(Beginning of GIVEN ENTRIES)

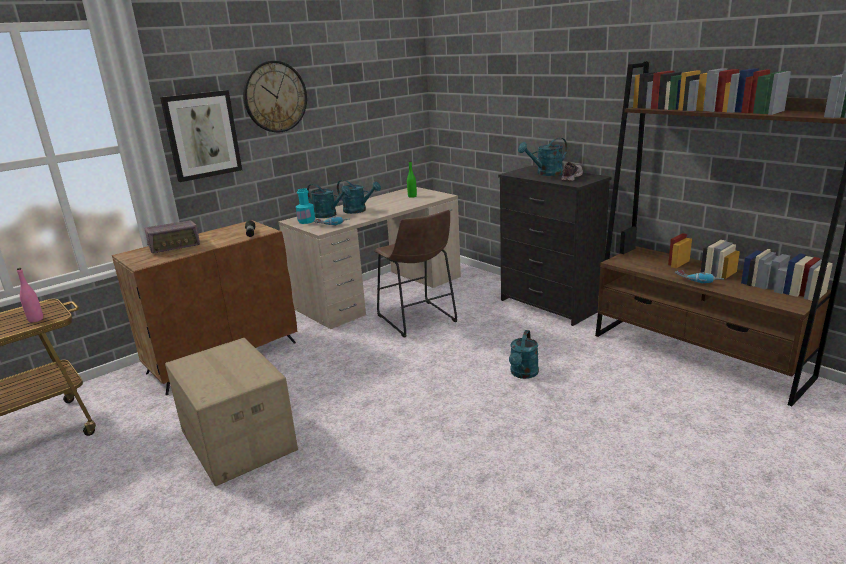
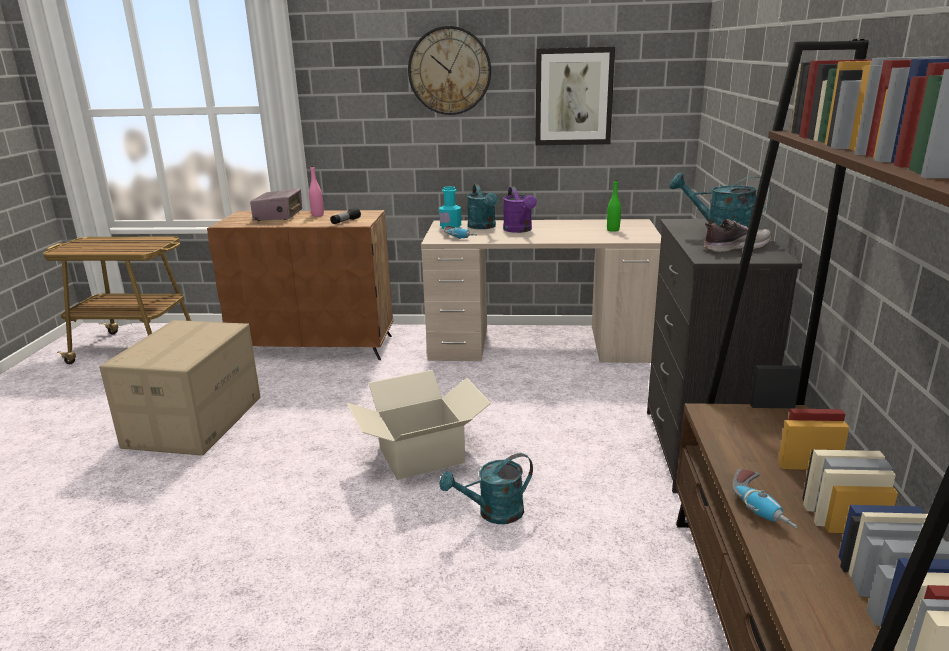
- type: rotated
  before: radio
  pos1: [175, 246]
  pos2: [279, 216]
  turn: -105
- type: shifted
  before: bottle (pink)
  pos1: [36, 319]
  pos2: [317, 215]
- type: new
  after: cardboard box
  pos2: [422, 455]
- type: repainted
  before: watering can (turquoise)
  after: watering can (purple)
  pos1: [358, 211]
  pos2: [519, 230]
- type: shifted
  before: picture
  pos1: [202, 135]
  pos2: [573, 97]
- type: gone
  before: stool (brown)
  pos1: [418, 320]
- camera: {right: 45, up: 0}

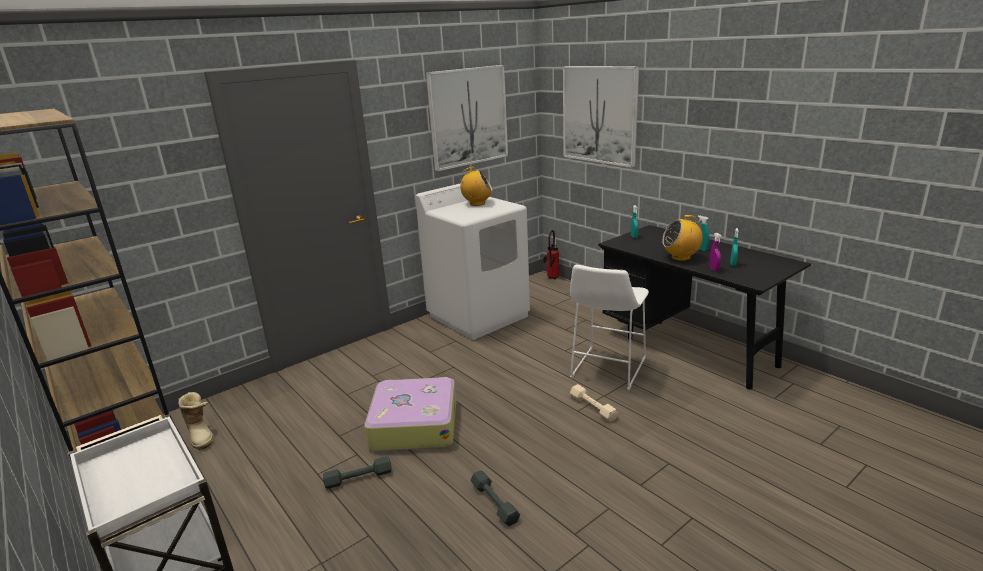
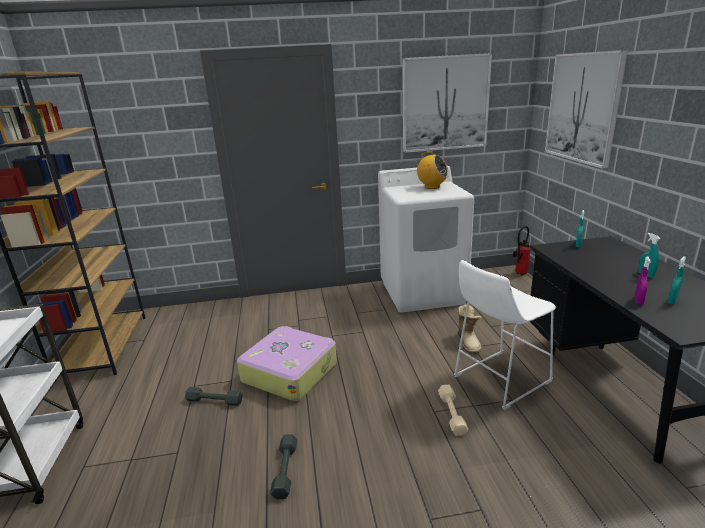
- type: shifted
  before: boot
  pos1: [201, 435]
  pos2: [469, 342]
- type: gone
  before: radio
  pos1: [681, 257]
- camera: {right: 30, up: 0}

(End of GIVEN ENTRIES)

__AIM OF THE TASK__
Copy exactly, and copy nothing else: the lines from the one containing "pos2: [519, 230]" through the end of the data, both ends included, with pictures left out.

__YOUR RESPONSE__
  pos2: [519, 230]
- type: shifted
  before: picture
  pos1: [202, 135]
  pos2: [573, 97]
- type: gone
  before: stool (brown)
  pos1: [418, 320]
- camera: {right: 45, up: 0}

- type: shifted
  before: boot
  pos1: [201, 435]
  pos2: [469, 342]
- type: gone
  before: radio
  pos1: [681, 257]
- camera: {right: 30, up: 0}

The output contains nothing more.